* **EXERCISE DIRECTIONS**
Reproduce the entire article on discovering Bob Dylan below, word for word, keeping its wording, spelling, and punctuation unchanged.

* **SOURCE EXTRACT**
Music Features
Discovering Bob Dylan
By Trent McMartin Oct 1, 2005, 14:00 GMT
I don’t know anything about Bob Dylan. I used to consider his music “old person” music from a bygone era. I watched the Martin Scorsese directed documentary American Masters No Direction Home: Bob Dylan recently and the film offered some insight on Dylan’s life and music during his critical peak in the early to mid sixties. The footage captured in the film was extraordinary fully encapsulating the emotions Dylan was going through at the time with his reluctance to take the helm as a generation’s unofficial spokesman.
I’ve always heard about the influence Dylan had on contemporary music. Many credit him as the individual who brought folk music out of the coffee shops and into the mainstream. Others call Dylan a forerunner to the genres folk rock and country rock. I’m not going to analyze the man and go off on some Greil Marcus-like rant since I’m oblivious too much of his music and don’t look at him as god like or anything. I’ve heard the big hits and have no favouritism to any Dylan era having really first encountered the singer in the late eighties when he was a member of The Travelling Willburys. Even then I paid no attention to him thinking Roy Orbison was the stand out performer of the bunch.
I just want to understand why everyone thinks he’s so great. Why is his appeal so lasting? Why is someone who plays pop music the subject of countless debate, analysis and reference? I want to cut through the bullshit and discover Dylan on my own terms without any outside influence from any popular music publication, Internet forum or Scorsese movie.

* **DATA TO EXAMINE**
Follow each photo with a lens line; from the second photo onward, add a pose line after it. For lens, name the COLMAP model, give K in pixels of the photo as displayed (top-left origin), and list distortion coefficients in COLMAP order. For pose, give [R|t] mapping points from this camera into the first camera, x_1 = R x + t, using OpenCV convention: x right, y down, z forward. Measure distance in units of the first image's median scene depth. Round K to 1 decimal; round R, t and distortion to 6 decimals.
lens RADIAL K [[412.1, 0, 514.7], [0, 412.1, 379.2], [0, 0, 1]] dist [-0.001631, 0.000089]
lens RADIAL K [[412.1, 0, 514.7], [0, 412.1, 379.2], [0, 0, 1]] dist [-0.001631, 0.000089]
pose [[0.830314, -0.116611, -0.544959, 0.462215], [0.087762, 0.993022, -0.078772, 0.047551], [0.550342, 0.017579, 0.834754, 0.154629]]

---

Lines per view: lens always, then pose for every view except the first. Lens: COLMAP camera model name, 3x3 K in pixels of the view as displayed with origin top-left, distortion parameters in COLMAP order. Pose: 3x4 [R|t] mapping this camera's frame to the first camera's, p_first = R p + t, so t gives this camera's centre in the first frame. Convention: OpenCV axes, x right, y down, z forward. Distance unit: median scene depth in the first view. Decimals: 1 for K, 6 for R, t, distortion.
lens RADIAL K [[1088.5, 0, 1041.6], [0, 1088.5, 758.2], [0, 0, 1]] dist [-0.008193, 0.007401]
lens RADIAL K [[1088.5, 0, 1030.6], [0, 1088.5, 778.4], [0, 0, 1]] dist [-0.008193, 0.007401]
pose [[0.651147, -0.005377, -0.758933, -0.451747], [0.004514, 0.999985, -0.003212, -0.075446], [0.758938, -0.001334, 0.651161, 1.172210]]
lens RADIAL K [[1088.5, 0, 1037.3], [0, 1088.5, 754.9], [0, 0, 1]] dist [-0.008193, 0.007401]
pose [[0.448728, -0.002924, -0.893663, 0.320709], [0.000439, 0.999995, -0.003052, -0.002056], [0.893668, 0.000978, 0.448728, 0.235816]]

==

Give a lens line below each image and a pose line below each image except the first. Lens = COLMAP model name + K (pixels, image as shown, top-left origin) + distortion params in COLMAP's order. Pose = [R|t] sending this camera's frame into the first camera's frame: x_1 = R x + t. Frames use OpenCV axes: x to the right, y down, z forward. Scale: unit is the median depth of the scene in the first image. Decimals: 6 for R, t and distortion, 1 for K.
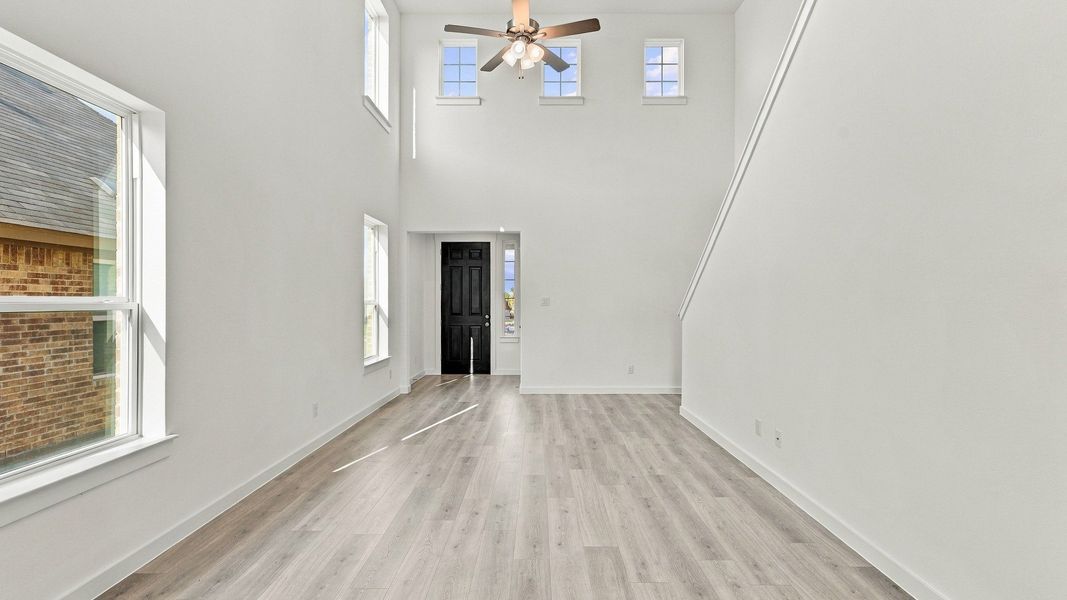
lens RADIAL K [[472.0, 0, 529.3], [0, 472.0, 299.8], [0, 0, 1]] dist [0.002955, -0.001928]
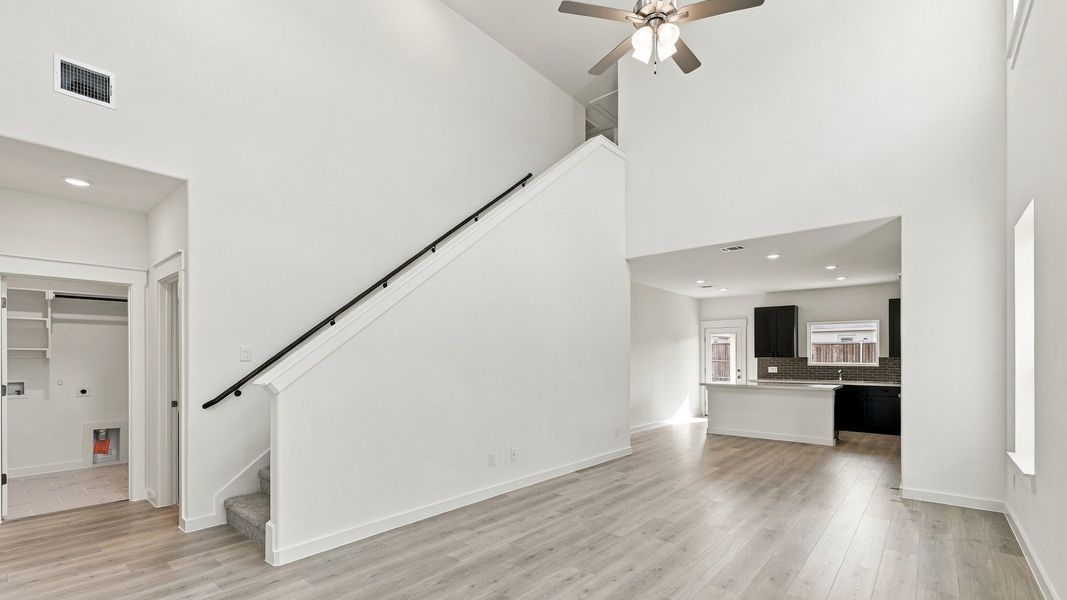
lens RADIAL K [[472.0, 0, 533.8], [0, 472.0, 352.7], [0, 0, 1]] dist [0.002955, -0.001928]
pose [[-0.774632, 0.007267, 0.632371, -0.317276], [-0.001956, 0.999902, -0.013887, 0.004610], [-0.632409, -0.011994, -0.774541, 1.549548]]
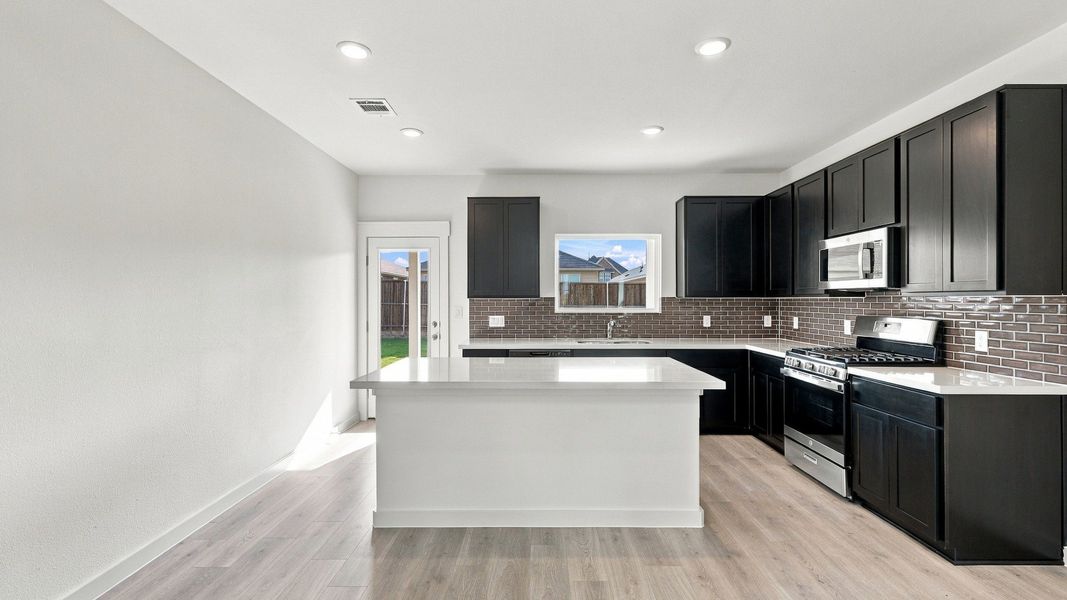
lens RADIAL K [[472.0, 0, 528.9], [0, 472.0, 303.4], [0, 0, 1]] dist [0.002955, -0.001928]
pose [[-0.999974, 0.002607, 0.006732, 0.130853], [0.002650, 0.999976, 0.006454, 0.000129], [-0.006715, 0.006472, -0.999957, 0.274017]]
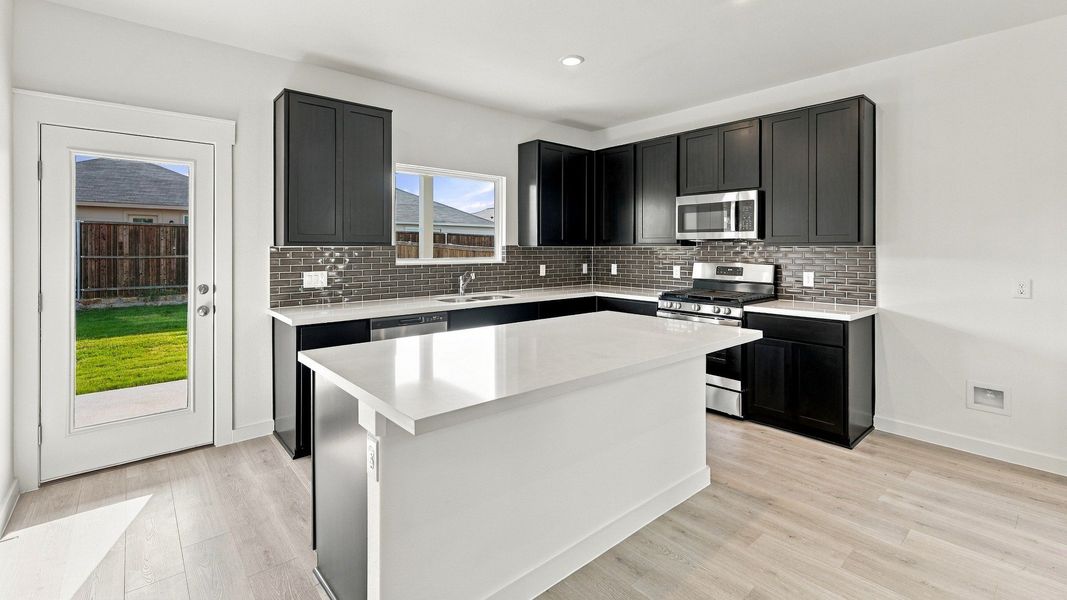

* **SOLUTION BELOW**
Music Features
Discovering Bob Dylan
By Trent McMartin Oct 1, 2005, 14:00 GMT
I don’t know anything about Bob Dylan. I used to consider his music “old person” music from a bygone era. I watched the Martin Scorsese directed documentary American Masters No Direction Home: Bob Dylan recently and the film offered some insight on Dylan’s life and music during his critical peak in the early to mid sixties. The footage captured in the film was extraordinary fully encapsulating the emotions Dylan was going through at the time with his reluctance to take the helm as a generation’s unofficial spokesman.
I’ve always heard about the influence Dylan had on contemporary music. Many credit him as the individual who brought folk music out of the coffee shops and into the mainstream. Others call Dylan a forerunner to the genres folk rock and country rock. I’m not going to analyze the man and go off on some Greil Marcus-like rant since I’m oblivious too much of his music and don’t look at him as god like or anything. I’ve heard the big hits and have no favouritism to any Dylan era having really first encountered the singer in the late eighties when he was a member of The Travelling Willburys. Even then I paid no attention to him thinking Roy Orbison was the stand out performer of the bunch.
I just want to understand why everyone thinks he’s so great. Why is his appeal so lasting? Why is someone who plays pop music the subject of countless debate, analysis and reference? I want to cut through the bullshit and discover Dylan on my own terms without any outside influence from any popular music publication, Internet forum or Scorsese movie.